**What to do**
Swap every "series" in the material below for "data series" and write out the result, keeping all else unchanged and leaving out the pictures.

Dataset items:

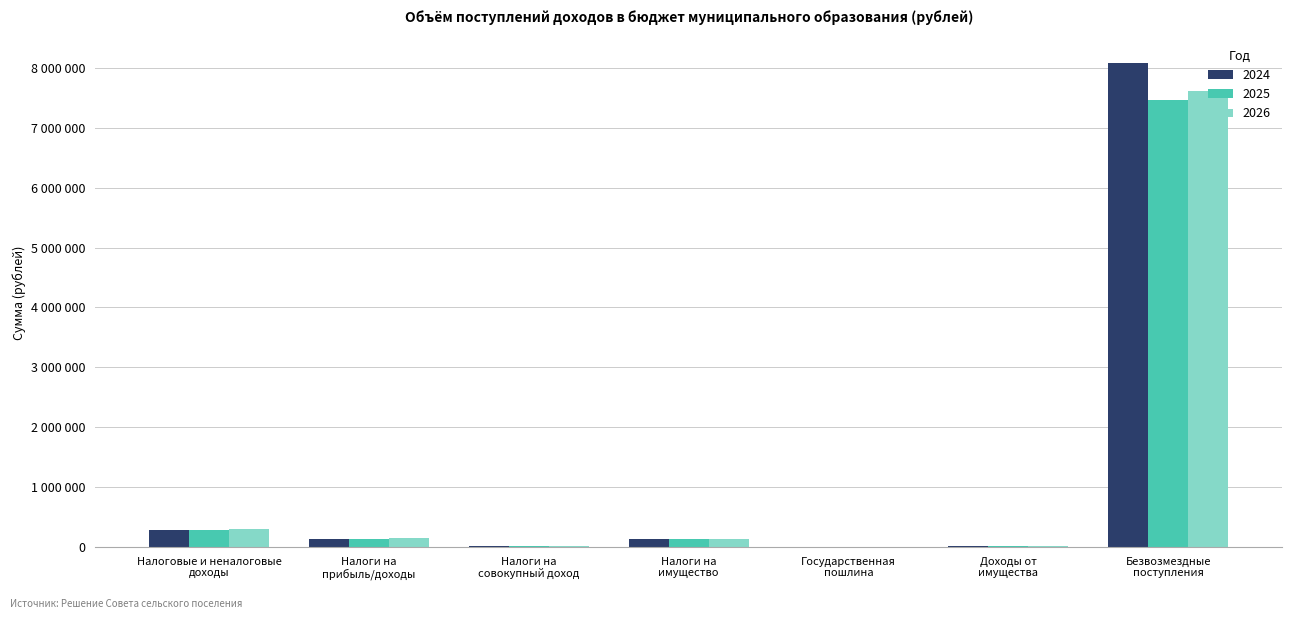

What are all the series names shown in the legend?

2024, 2025, 2026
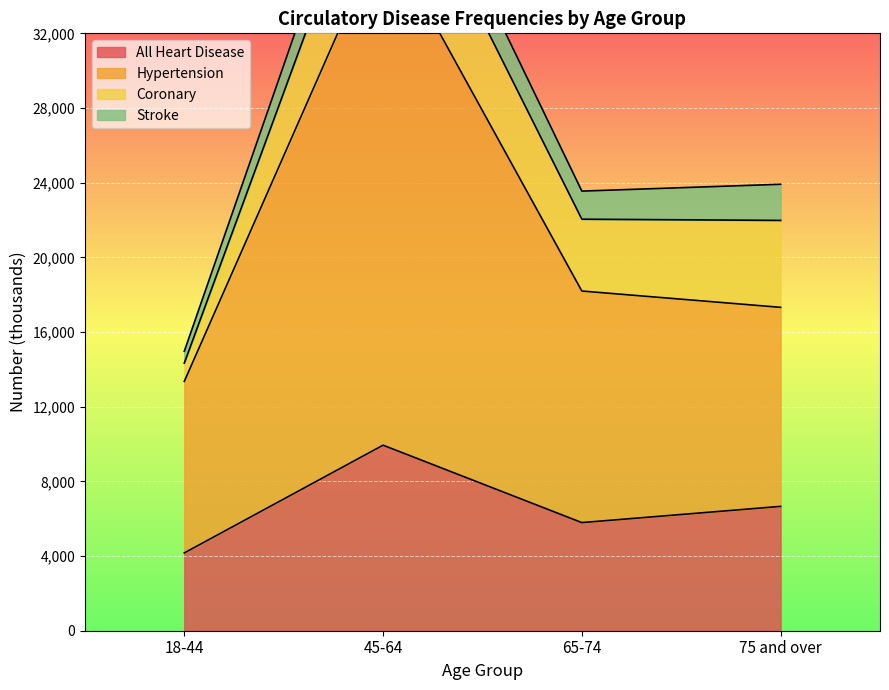

What is the difference between the All Heart Disease values at 75 and over and 45-64?

3278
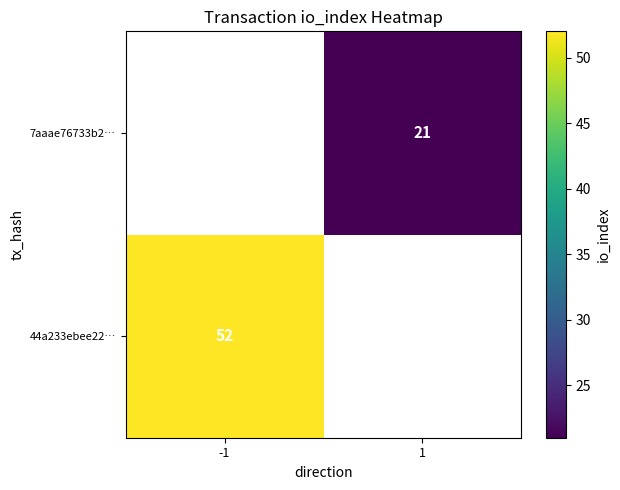

The value of 7aaae76733b2… at 1 is 21. True or false?

True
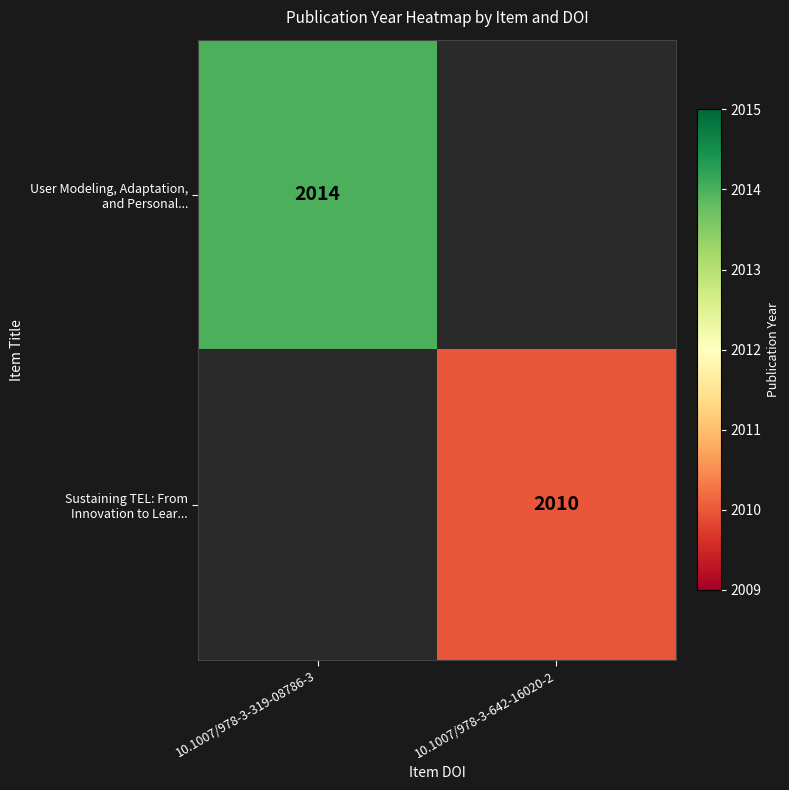

At how many categories does at least one series exceed 2010?

1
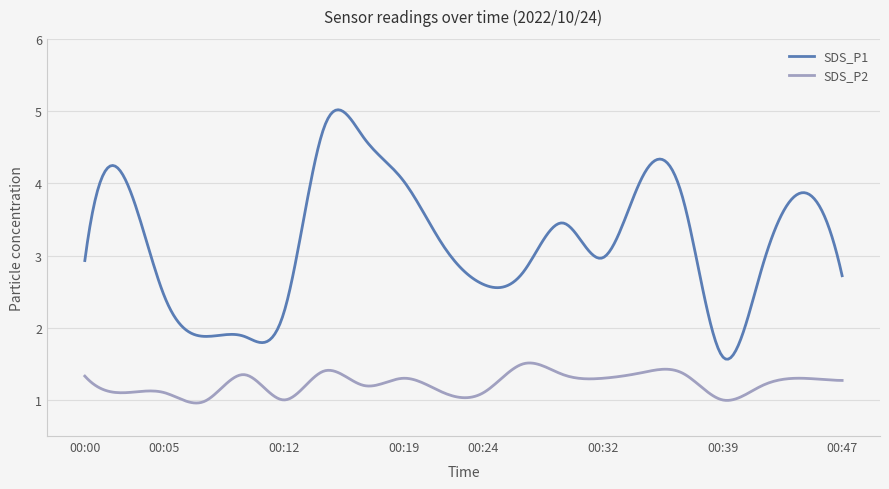

Which series has the largest total across all categories?

SDS_P1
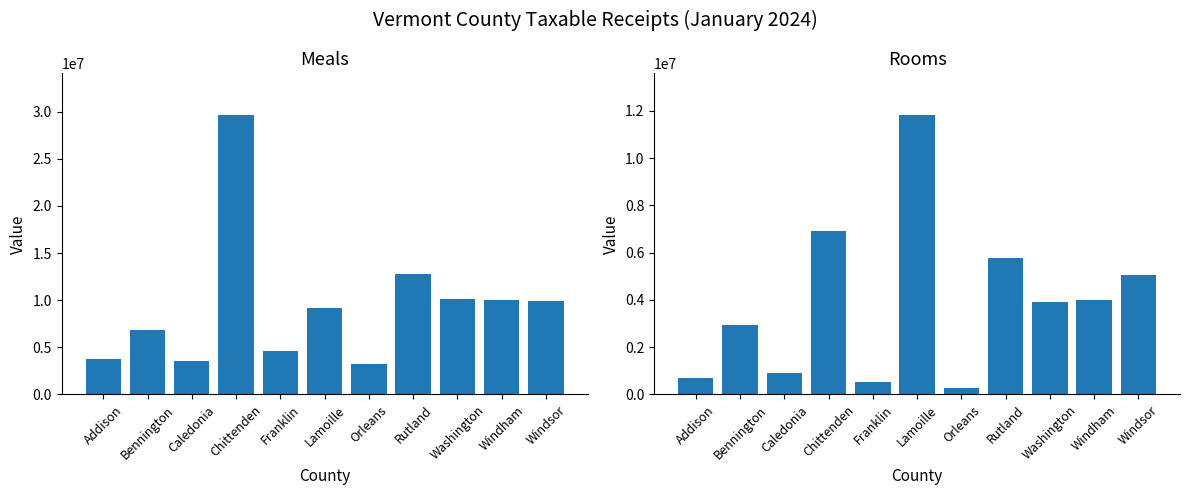

What is the value of the Rooms bar at the 11th from the left?

5053267.3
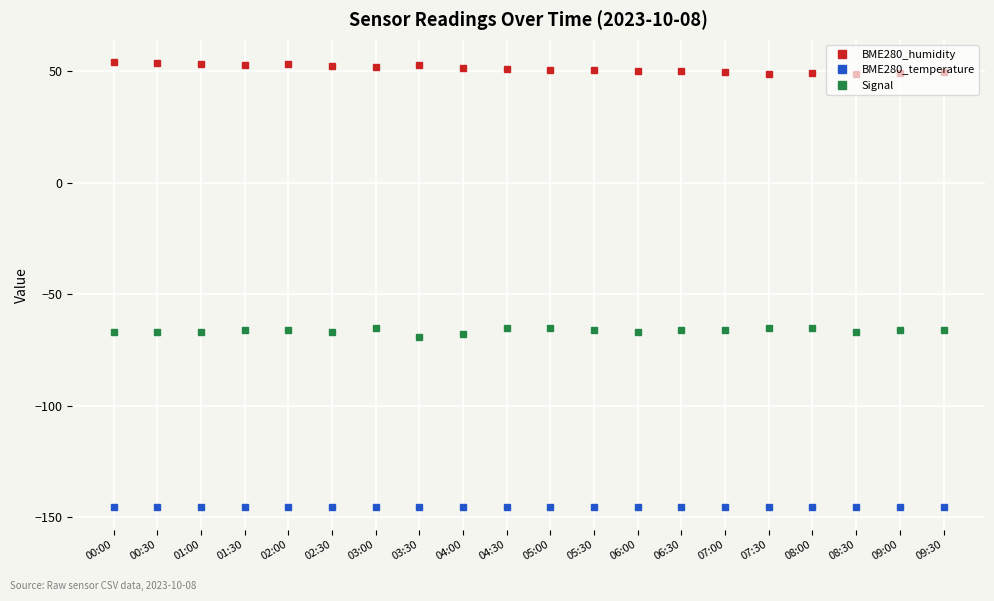

What is the minimum value shown in the chart?

-145.6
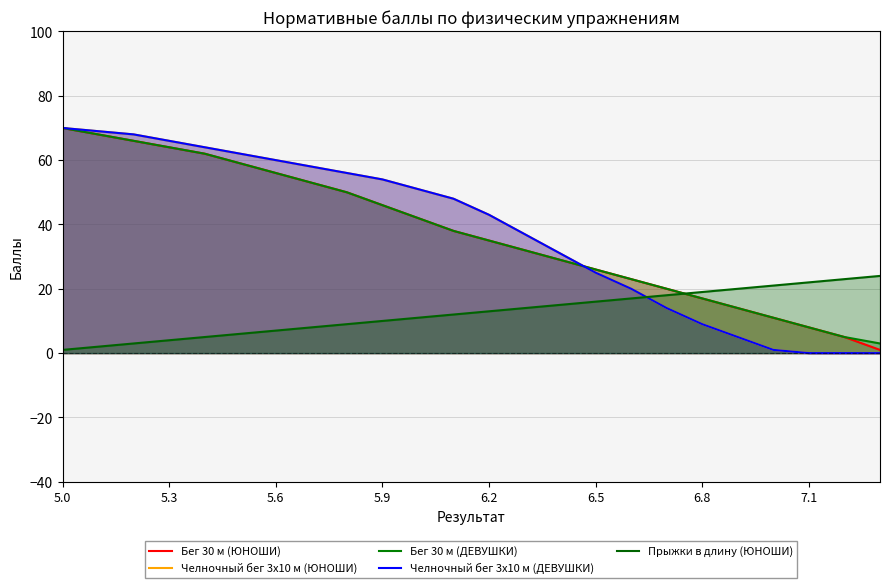

At which label does Челночный бег 3x10 м (ЮНОШИ) reach its peak?

5.0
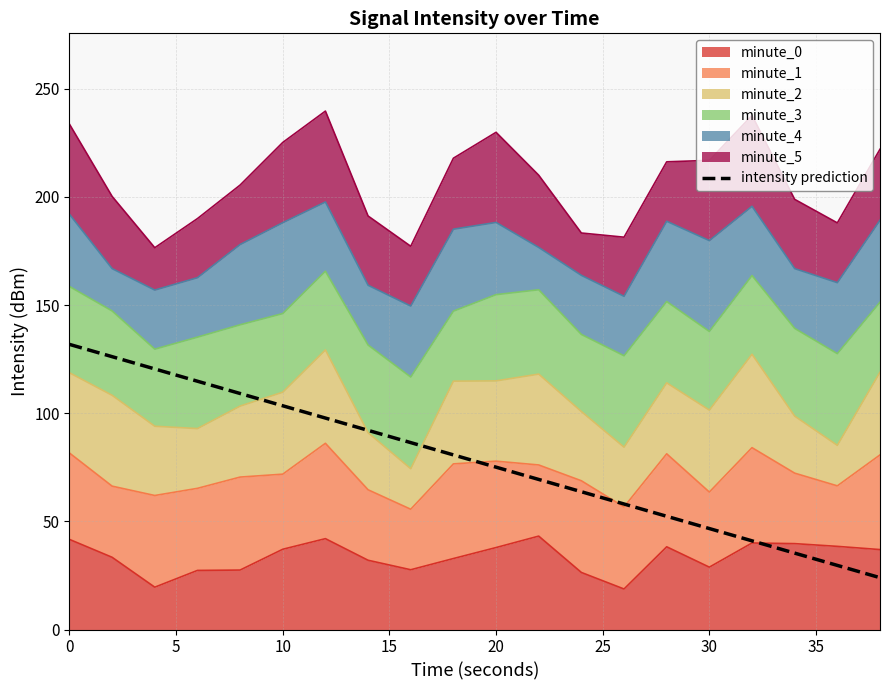

True or false: the data has more than 1 interior local peaks.

False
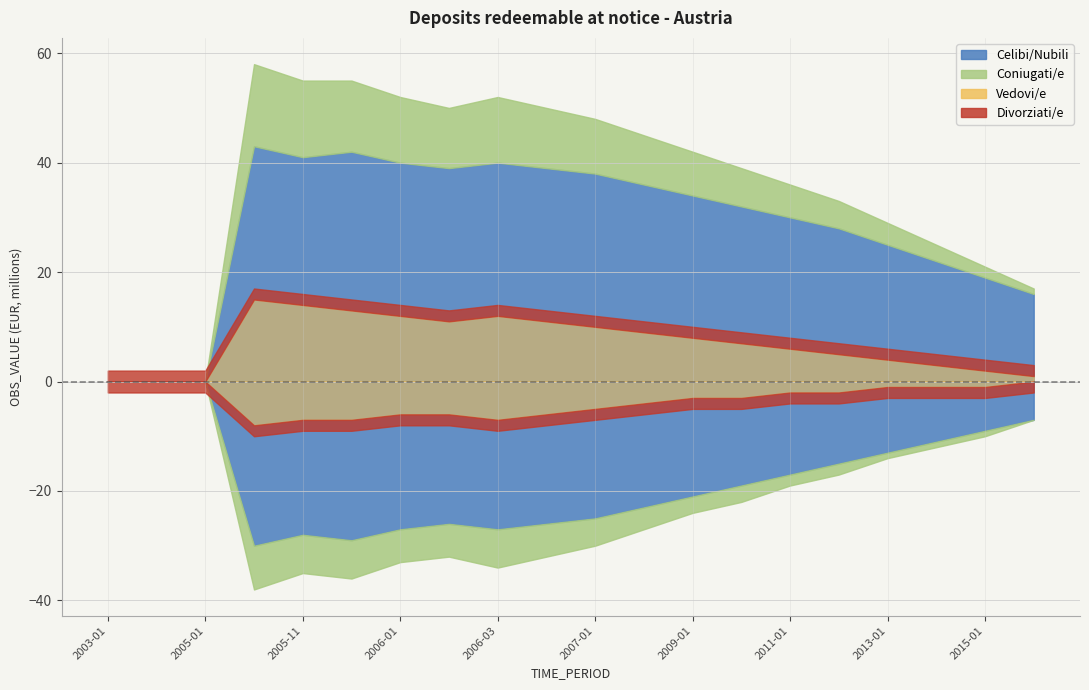

At which category does OBS_VALUE reach its first local valley?

2005-11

**Problem solution**
What are all the data series names shown in the legend?

2024, 2025, 2026

What is the difference between the All Heart Disease values at 75 and over and 45-64?

3278

The value of 7aaae76733b2… at 1 is 21. True or false?

True

At how many categories does at least one data series exceed 2010?

1

Which data series has the largest total across all categories?

SDS_P1

What is the value of the Rooms bar at the 11th from the left?

5053267.3

What is the minimum value shown in the chart?

-145.6

At which label does Челночный бег 3x10 м (ЮНОШИ) reach its peak?

5.0

True or false: the data has more than 1 interior local peaks.

False

At which category does OBS_VALUE reach its first local valley?

2005-11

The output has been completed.